I guess I must be completely miscalibrated wrt. performance of newer technologies, because I'd imagine it's the opposite. In particular, I'd be surprised to get a Python+Node loop passing large amounts of data around like that to run 30+ FPS, unless everything Python-side is carefully written to do everything on C side. At the same time, I'd assume the inference/ML part is the fastest one, because, as far as I understand how NNs work, they're supposed to be blazingly fast once trained (it's just lots of parallelizable linear algebra). Is the inference part in your solution doing anything more complicated than that in real-time?
A modern laptop will run Bodypix at about 30 fps. There could be additional bottlenecks but the deep (and wide) NNs are usually not super fast, they're just fast for the wondrous things they do.
You can usually alter performance (with Bodypix that's an accuracy/speed tradeoff) or do something silly like downscale, run, and upscale the mask. I'd like to try this.

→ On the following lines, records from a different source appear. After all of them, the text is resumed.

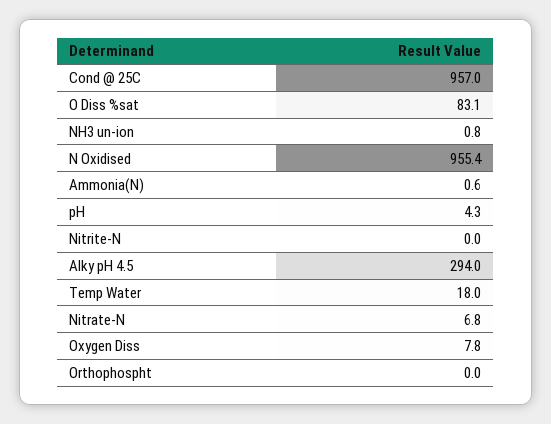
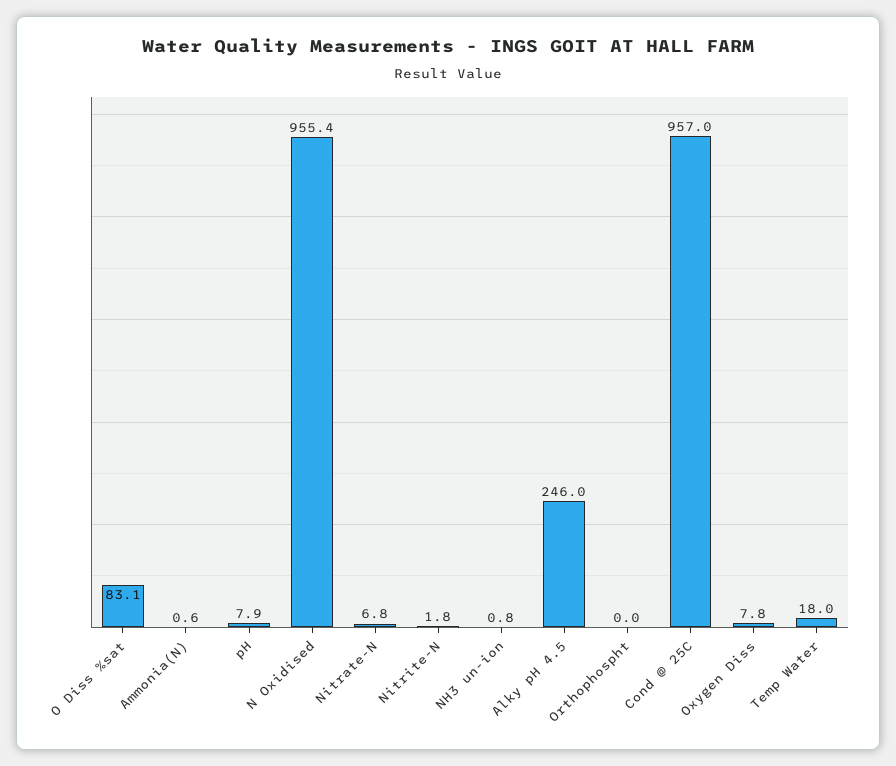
  {
    "Cond @ 25C": 957,
    "O Diss %sat": 83.1,
    "NH3 un-ion": 0.8,
    "N Oxidised": 955.4,
    "Ammonia(N)": 0.6,
-   "pH": 4.3,
+   "pH": 7.9,
-   "Nitrite-N": 0,
+   "Nitrite-N": 1.8,
-   "Alky pH 4.5": 294,
+   "Alky pH 4.5": 246,
    "Temp Water": 18,
    "Nitrate-N": 6.8,
    "Oxygen Diss": 7.8,
    "Orthophospht": 0
  }

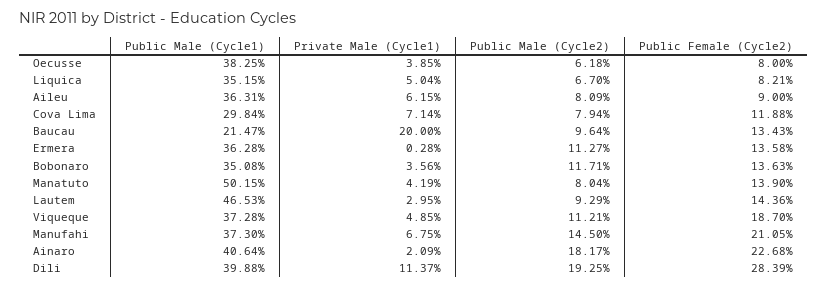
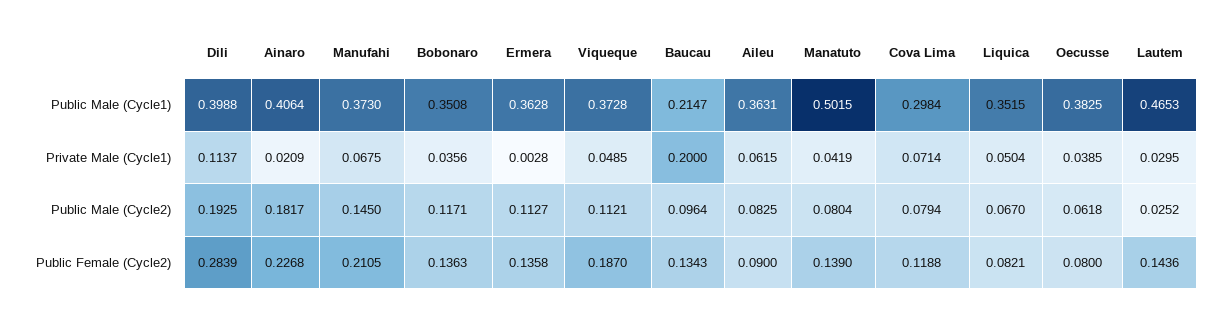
  {
    "Public Male (Cycle1)": {
      "Oecusse": 0.3825,
      "Liquica": 0.3515,
      "Aileu": 0.3631,
      "Cova Lima": 0.2984,
      "Baucau": 0.2147,
      "Ermera": 0.3628,
      "Bobonaro": 0.3508,
      "Manatuto": 0.5015,
      "Lautem": 0.4653,
      "Viqueque": 0.3728,
      "Manufahi": 0.373,
      "Ainaro": 0.4064,
      "Dili": 0.3988
    },
    "Private Male (Cycle1)": {
      "Oecusse": 0.0385,
      "Liquica": 0.0504,
      "Aileu": 0.0615,
      "Cova Lima": 0.0714,
      "Baucau": 0.2,
      "Ermera": 0.0028,
      "Bobonaro": 0.0356,
      "Manatuto": 0.0419,
      "Lautem": 0.0295,
      "Viqueque": 0.0485,
      "Manufahi": 0.0675,
      "Ainaro": 0.0209,
      "Dili": 0.1137
    },
    "Public Male (Cycle2)": {
      "Oecusse": 0.0618,
      "Liquica": 0.067,
-     "Aileu": 0.0809,
+     "Aileu": 0.0825,
      "Cova Lima": 0.0794,
      "Baucau": 0.0964,
      "Ermera": 0.1127,
      "Bobonaro": 0.1171,
      "Manatuto": 0.0804,
-     "Lautem": 0.0929,
+     "Lautem": 0.0252,
      "Viqueque": 0.1121,
      "Manufahi": 0.145,
      "Ainaro": 0.1817,
      "Dili": 0.1925
    },
    "Public Female (Cycle2)": {
      "Oecusse": 0.08,
      "Liquica": 0.0821,
      "Aileu": 0.09,
      "Cova Lima": 0.1188,
      "Baucau": 0.1343,
      "Ermera": 0.1358,
      "Bobonaro": 0.1363,
      "Manatuto": 0.139,
      "Lautem": 0.1436,
      "Viqueque": 0.187,
      "Manufahi": 0.2105,
      "Ainaro": 0.2268,
      "Dili": 0.2839
    }
  }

BodyPix does downsample before masking OOTB, the article is doing 'medium' (50%) (though for this script we ought to move that over to the python side), it's still not 30fps though without egregiously sacrificing quality, at least on my (fairly powerful) machine unless I've missed something.
Amusingly I did some hacking on this and the current bottleneck is actually reading from the webcam which is capped at <10fps without doing anything else. Switching the capture to MJPG helps.